S235A | H293E | M192F | K437A | W453Y | Y191I | H467A | S196A | A181S | W466V | R411M |
A553L | W397E | W397A | N134A | V341A | M433A | A119V | K256R | A310V | A380Q | T638D |
D555S | S305T | A139D | S260Q | R318A | R375S | R116N | Q458A | N195L | S286A | W397A |
3. Molecular docking and MD between MHETase variants and MHET
To explore how these suggested variants of MHETase affect the interaction with substrate MHET, we firstly used AlphaFold 3 to predict the structure of these variants 7. Fig.5A gave an example of the predicted structure of MHETaseR318A mutation using AlphaFold 3. Fig.5B showed the best conformational PAE score, and some other parameters, reflecting the high accuracy of the predicted structure. The 3D structure of the substrate MHET was obtained from PubChem database (CID: 22062452).
After preparing both MHETase vairans and the MHET molecule, we used AutoDock Vina to perform molecular docking between these MHET mutants and MHET molecule. We found that 9 mutants exhibit higher affinity than WT MHET and the results are shown in Fig.6. Fig.7 displayed some interaction changes between MHETase and MHET molecule. We also carried out MD using GROMACS software package with a temperature of 300 K and a pressure of 1 bar controlled by the Berendsen algorithm [9,10] to provide more explanations why these variants exhibited higher affinity than other mutants. As seen from Fig.6, the positive mutants S350T and N134A have smaller RMSF value in the 150-250AA active pocket region. In contrast, the negative mutants both R318A and R116N have higher RMSF values in the active pocket region, which may indicate that the structural stability of active pocket should be responsible for high affinity between MHETase and MHET molecule.
4. PCR-directed mutagenesis and enzymatical activity detection
After theoretically screening 9 MHETase variants, we next carried out PCR-directed mutagenesis, and the PCR results were shown in Fig.9. After DNA sequencing, we conducted the expression and purification of these 9 variants. Enzymatic activity was measured using HPLC and the results were shown in Tab.3. It was found that 6 variants showed higher enzymatic activity when compared with WT MHETase (seen from Fig.10).
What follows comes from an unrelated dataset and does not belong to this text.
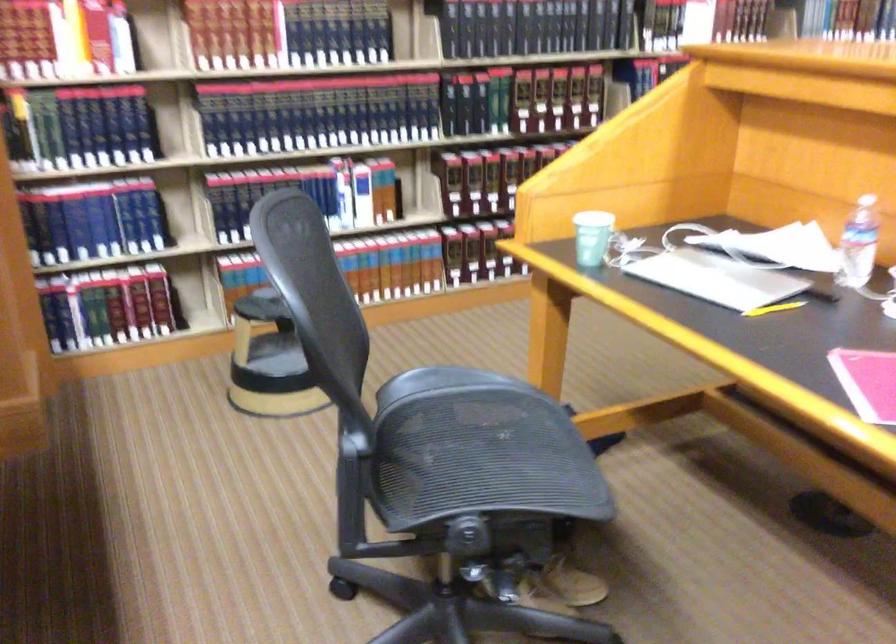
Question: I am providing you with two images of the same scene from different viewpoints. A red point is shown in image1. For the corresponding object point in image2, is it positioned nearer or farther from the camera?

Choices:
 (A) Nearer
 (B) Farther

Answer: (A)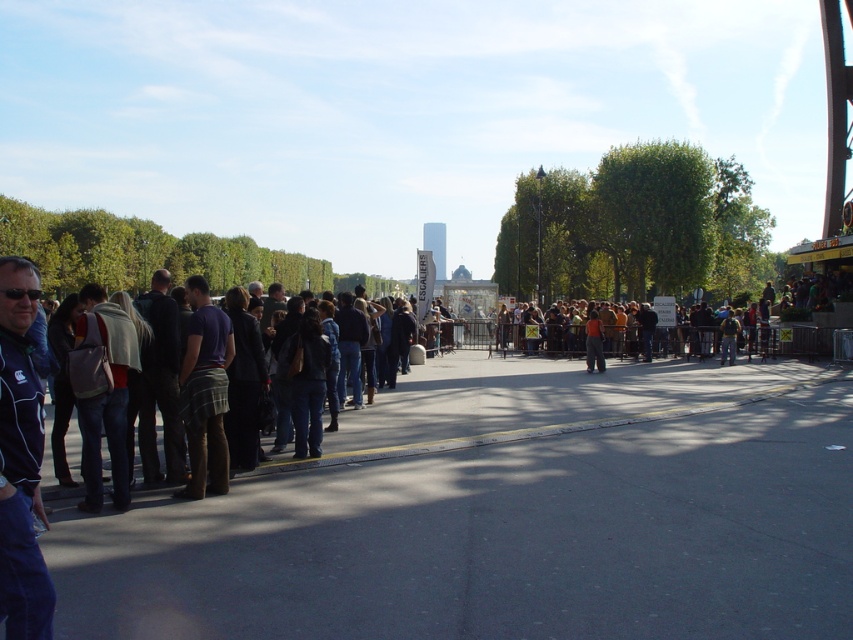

Among them, K442A variant is the most beneficial candidate, whose activity was remarkably increased to ~ 3.2-fold.
Name | Amino acid substitution position | IU/mL | Fold |
---|---|---|---|
WT | - | 17.4333 | 1 |
K442A | Lys442Ala | 55.5567 | 3.19 |
A380Q | Ala380Gln | 45.8500 | 2.63 |
W397A | Trp397Ala | 39.0967 | 2.24 |
N134A | Asn134Ala | 25.8867 | 1.48 |
S286A | Ser286Ala | 20.4333 | 1.17 |
S350T | Ser350Thr | 19.9087 | 1.14 |
W397E | Trp397Glu | 15.7100 | 0.90 |
R318A | Arg318Ala | 14.6933 | 0.84 |
R116N | Arg116Asn | 11.3887 | 0.65 |
We have summiazed the computational design and experimental results of this PET-degrading enzyme MHETase to apply for the China patent, as seen from Fig.11. This application has been accepted for the time being.